Du côté du continent américain, en plus de plusieurs pays d’Amérique latine, en particulier le Venezuela, en proie à une crise économique cataclysmique, ayant jeté des millions de citoyens dans l’extrême pauvreté, Verisk Maplecroft note que les États-Unis devraient également faire face à des agitations sociales d’ampleur.
«Les perspectives sont également négatives pour les États-Unis, qui sont désormais à la 48e place des pays les plus risqués au monde concernant les troubles sociaux après avoir enregistré la deuxième plus grosse chute entre le deuxième et le troisième trimestre 2020 dans notre Index des troubles civils. Les manifestations du mouvement Black Lives Matter en cours sont essentiellement motivées par des griefs concernant les inégalités socio-économiques systémiques et la brutalité policière. La frustration suscitée par les pertes d’emplois et l’absence de réponse cohérente à la pandémie de la part du Président Donald Trump motiveront également davantage les manifestants et plus de troubles sont inévitables», analyse le rapport.
Si Philippe Moreau Defarges reconnaît le «sérieux» du travail de Verisk Maplecroft, il regrette qu’il soit «incomplet»:
«Le côté prétendument scientifique du rapport me gêne.

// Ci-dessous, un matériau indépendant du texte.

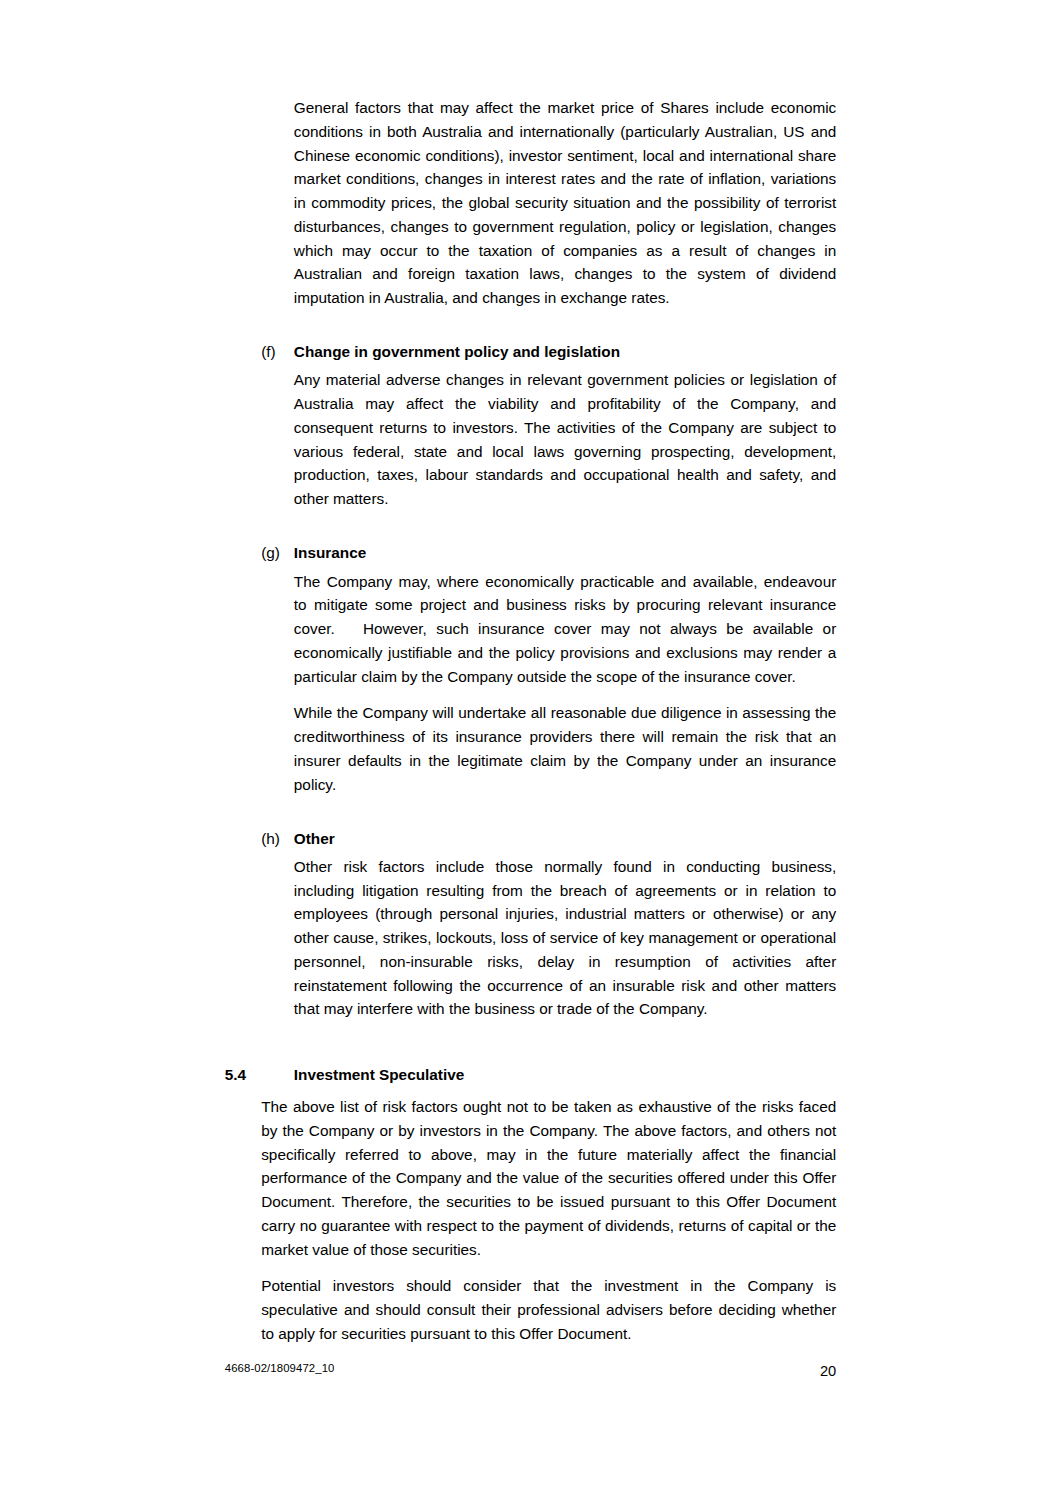General factors that may affect the market price of Shares include economic conditions in both Australia and internationally (particularly Australian, US and Chinese economic conditions), investor sentiment, local and international share market conditions, changes in interest rates and the rate of inflation, variations in commodity prices, the global security situation and the possibility of terrorist disturbances, changes to government regulation, policy or legislation, changes which may occur to the taxation of companies as a result of changes in Australian and foreign taxation laws, changes to the system of dividend imputation in Australia, and changes in exchange rates.
(f)
Change in government policy and legislation
Any material adverse changes in relevant government policies or legislation of Australia may affect the viability and profitability of the Company, and consequent returns to investors. The activities of the Company are subject to various federal, state and local laws governing prospecting, development, production, taxes, labour standards and occupational health and safety, and other matters.
(g)
Insurance
The Company may, where economically practicable and available, endeavour to mitigate some project and business risks by procuring relevant insurance cover. However, such insurance cover may not always be available or economically justifiable and the policy provisions and exclusions may render a particular claim by the Company outside the scope of the insurance cover.
While the Company will undertake all reasonable due diligence in assessing the creditworthiness of its insurance providers there will remain the risk that an insurer defaults in the legitimate claim by the Company under an insurance policy.
(h)
Other
Other risk factors include those normally found in conducting business, including litigation resulting from the breach of agreements or in relation to employees (through personal injuries, industrial matters or otherwise) or any other cause, strikes, lockouts, loss of service of key management or operational personnel, non-insurable risks, delay in resumption of activities after reinstatement following the occurrence of an insurable risk and other matters that may interfere with the business or trade of the Company.
5.4
Investment Speculative
The above list of risk factors ought not to be taken as exhaustive of the risks faced by the Company or by investors in the Company. The above factors, and others not specifically referred to above, may in the future materially affect the financial performance of the Company and the value of the securities offered under this Offer Document. Therefore, the securities to be issued pursuant to this Offer Document carry no guarantee with respect to the payment of dividends, returns of capital or the market value of those securities.
Potential investors should consider that the investment in the Company is speculative and should consult their professional advisers before deciding whether to apply for securities pursuant to this Offer Document.
4668-02/1809472_10
20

Il se veut un document objectif, sérieux et incontestable. Or, je trouve qu’il met beaucoup de certitudes là où il demeure beaucoup d’interrogations. Il faudrait une réflexion sur la toile de fond du problème et les modifications profondes induites par cette crise liée à la pandémie. Une revue des risques pour chaque État ou groupe d’États aurait été plus intéressante.»
Fait qui peut paraître surprenant, aucun pays de l’Union européenne ne fait partie de la liste des 37 nations les plus à risque sélectionnées par Verisk Maplecroft. Rien d’étonnant pour Philippe Moreau Defarges: «Le rapport ne pouvait pas annoncer que l’Europe était au bord de l’explosion sociale. Un organisme diffusant une telle information voudrait soit faire un coup sensationnel, soit ne serait pas conscient du risque de passer pour un mouton noir.» Du politiquement correct donc?
«Le rapport ne pouvait pas annoncer que l’Europe était au bord de l’explosion sociale»
Mais si le contexte social semble explosif dans plusieurs pays européens, notamment la France du fait des multiples mouvements s’opposant à la présidence et de la crise pandémique, la situation serait bien pire ailleurs:
«Je pense que la France et plus largement les pays européens ne sont pas mentionnés pour deux raisons. Premièrement, les structures étatiques demeurent. Paris a été très critiqué pour la gestion du coronavirus, mais le système hospitalier a tenu le coup. Il ne faut pas exagérer. L’État a continué de fonctionner, tout comme en Allemagne, en Italie ou ailleurs au sein de l’Union européenne.
Deuxièmement, la France et d’autres pays européens sont certes dans une situation sociale compliquée, mais tout est relatif. Ce n’est pas la même chose qu’au Venezuela ou au Liban», analyse Philippe Moreau Defarges.
D’ailleurs, le compromis trouvé le 21 juillet au petit matin par les 27 pays membres de l’UE est une «excellente nouvelle» pour le politologue. L’accord porte sur un budget commun pour la période 2021-2027 de 1.074 milliards d’euros et sur le plan de relance de 750 milliards d’euros. Les fonds seront empruntés par la Commission européenne sur les marchés financiers et reversés aux États, sous forme de subventions pour 390 milliards d’euros, et de prêts pour 360 milliards d’euros.
«L’accord de mutualisation partielle des dettes qui vient d’être signé entre les pays de l’Union européenne est très positif et va aider l’UE à faire face. D’ailleurs, si vous comparez l’Union européenne et les États-Unis durant cette crise, la comparaison est favorable à l’Europe», conclut Philippe Moreau Defarges.
L’herbe n’est donc pas toujours plus verte ailleurs.